News footage of those Soviet ships turning meekly away from Havana under the watchful eyes of the US Navy completed the embarrassing spectacle. But none of those debacles was enough to see Khrushchev’s colleagues drop him through the trapdoor. Not until the Kennedy assassination. It takes some time to form alliances, to prepare the plot, to execute coup d’etat. By the time of the assassination in November, 1963, the Politburo had seen enough. Less than 12 months later, on October 15, 1964, Dear Nikita was ousted — just as soon, as I see it, that the threat of an American retaliation for the assassination had subsided.

According to the analysis of dissident historian Victor Suvorov, himself a defector from the Soviet secret service, the Cuban Missile Crisis was based, in Khrushchev’s mind, on the following scenario:

  • Ineffective Soviet rockets — and they were ineffective, but this is another story — are placed in the immediate vicinity of the continental United States, threatening America with the prospect of a nuclear strike for which there would be no warning. nuclear war.
  • In the follow-up  negotiations, Khrushchev demands  that the West Berlin to be incorporated into the GDR and the Western occupying forces withdrawn. The vibrant example of a prosperous, better functioning West Berlin, situated right in the middle of the Soviet Empire, was an indictment of the decrepit totalitarian system that surrounded. Therefore, just as Israel’s example condemns neighbouring Arab states, the view was West Berlin had to be destroyed as an outpost of the West
  • The USSR removes its rockets from Cuba in exchange for an incorporation of the West Berlin into the consolidated Socialist camp, ensuring its long term survival.

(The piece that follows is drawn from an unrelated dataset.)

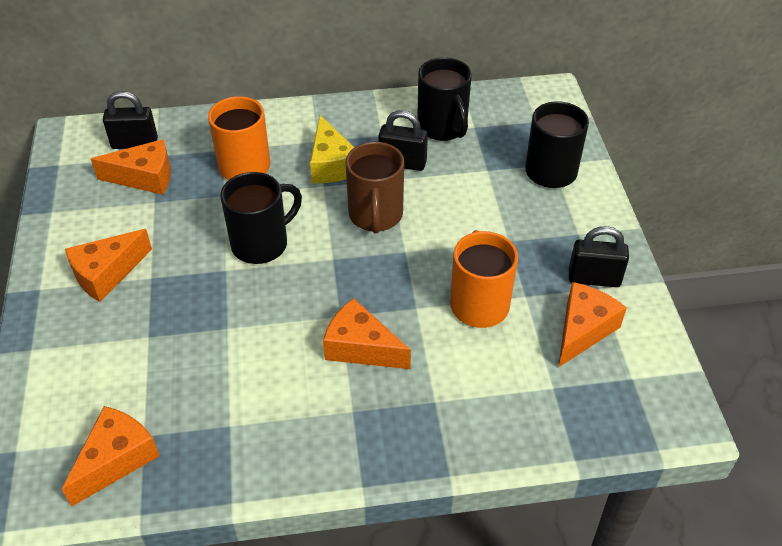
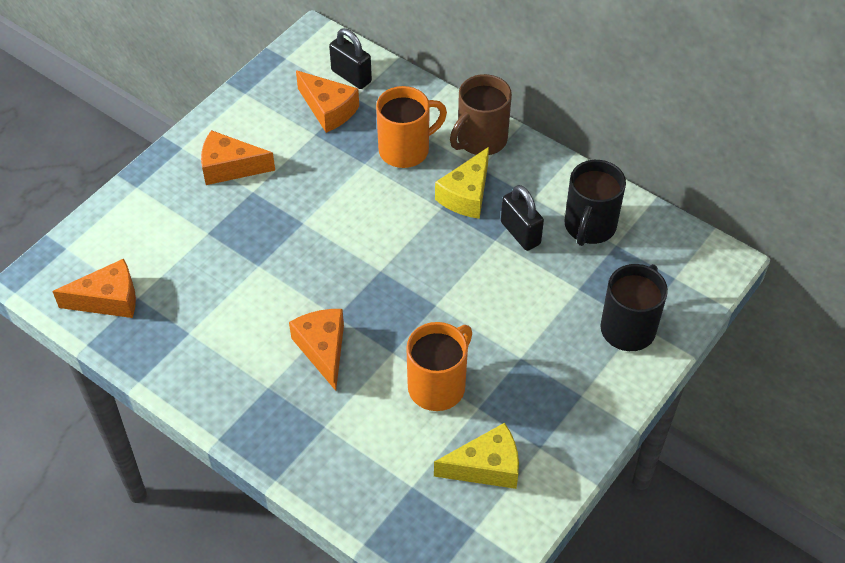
camera: 45 degrees right, 5 degrees up
black mug [220,172,302,264] -> none
brown mug [345,142,404,233] -> brown mug moved to [450,74,512,155]
orange cheese [558,282,627,368] -> yellow cheese [434,423,519,489]
black padlock [569,226,629,287] -> none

The failure to accomplish this plan and subsequent international humiliation infuriated Khrushchev and not only for the personal reasons.  It was the refusal of the West to abandon West Berlin that, prompted decades later by the resolve of Ronald Reagan, Margaret Thatcher and Pope John Paul II,heralded the subsequent dissolution of the Socialist system.

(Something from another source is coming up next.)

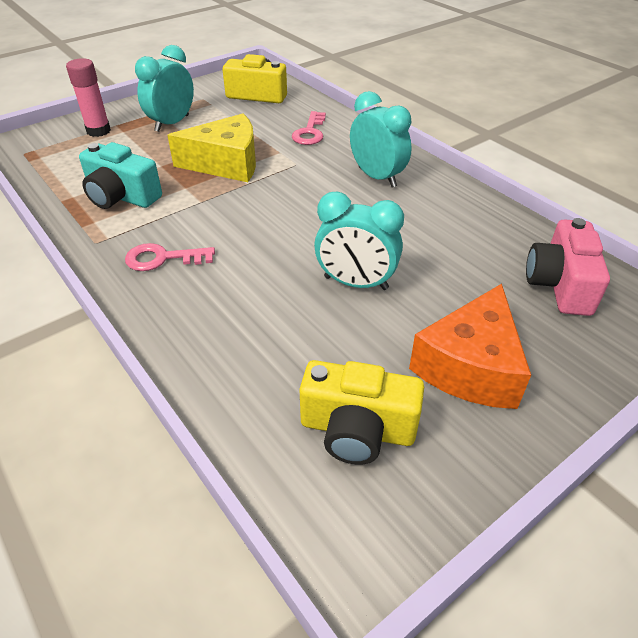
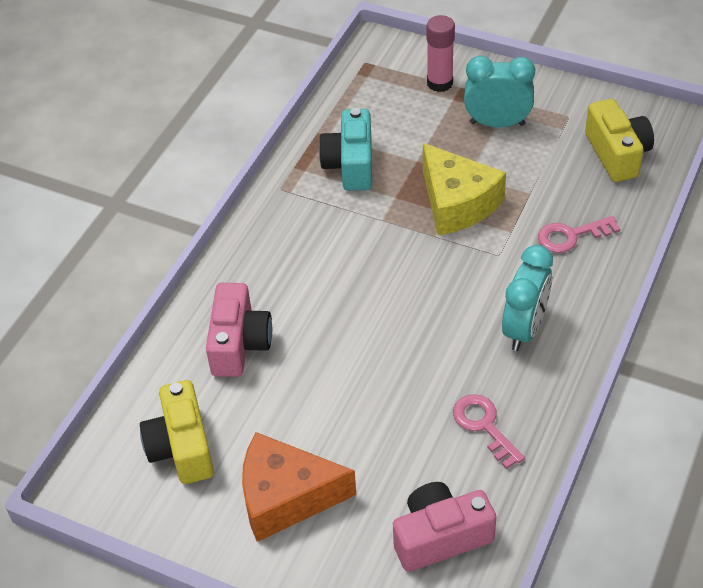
camera: 65 degrees right, 5 degrees up
pink key [125,243,215,271] -> pink key moved to [453,394,525,469]
turquoise clock [314,192,404,290] -> none
none -> pink camera [206,283,272,377]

But that happy day belonged to the future. We can never know, but the idea that Khrushchev might well have countenanced and initiated the assassination of the latest man in the long line of foes who had humiliated him rings true to me.

Dr Michael Galak and his family came to Australia as refugees from the Soviet Union in 1978

 

2 thoughts on “Lee, Marina and Nikita

  • Andrew Griffiths says:

    A fascinating insight into the post Stalin USSR, one question : Why did the USA allow such a loony as Oswald to return home with his lovely bride,no doubt there must have some de briefing,but what a big mistake to let him loose.

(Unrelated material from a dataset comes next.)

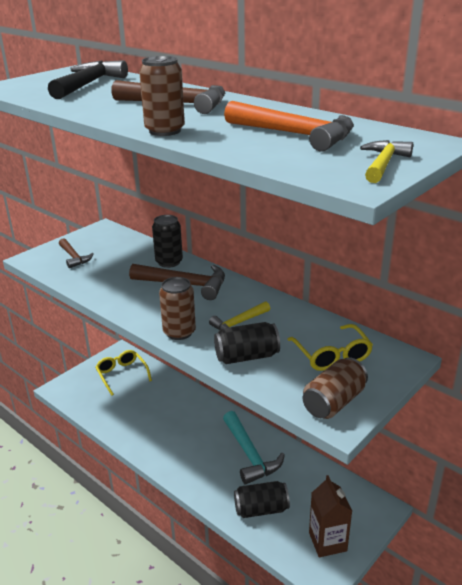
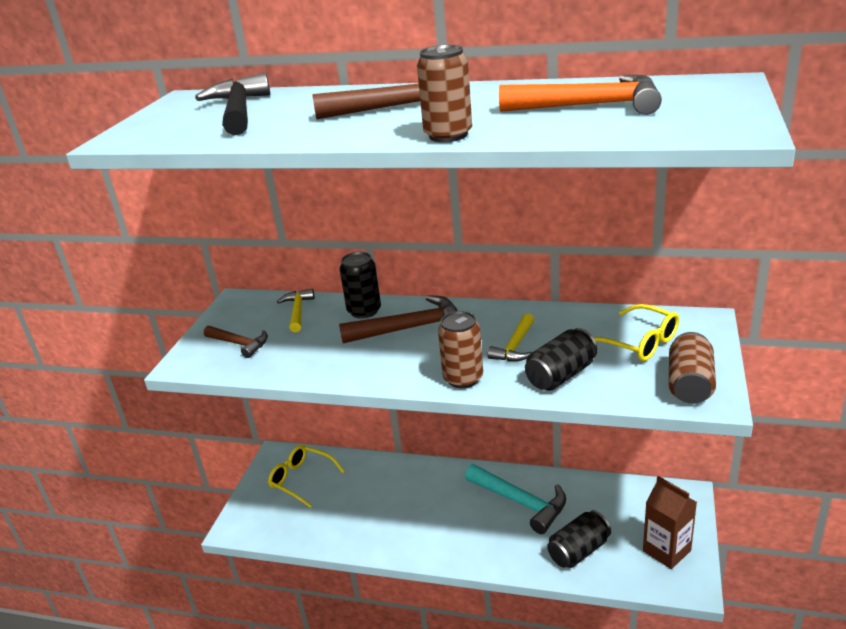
camera: 25 degrees left, 0 degrees up
yellow hammer [360,140,413,183] -> yellow hammer moved to [277,288,314,332]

  • rh@rharrison.com says:

    It was disappointing to see, in Tony Thomas’s recent piece “On the Trail of Oswald’s Ghost”, Lee Harvey Oswald described as a “lone nut” and “an insignificant nutter”. But the fact is that Oswald wasn’t mad, he was bad: a fanatical communist who was motivated by that ideology to murder JFK, the head of state of the most important anti-communist country in the world.

    Oswald’s Soviet sojourn inevitably prompts suspicions that the USSR had a hand in the Kennedy assassination, and I take no issue with the facts presented here by Dr Galak. However, the speculations made here are simply that. As it happens, there isn’t actually any evidence that the Soviets organised or aided Oswald in his murderous scheme. Instead, the evidence suggests strongly that Oswald acted alone, essentially as outlined by the Warren Report.

    I recommend that readers seek out the book “Shadow Pasts” by Professor William D. Rubinstein, which has a chapter on the Kennedy assassination. Rubinstein is the first academic historian to examine the competing theories about that killing, and brings his deep erudition to bear on the topic. His judgement on the matter is very persuasive.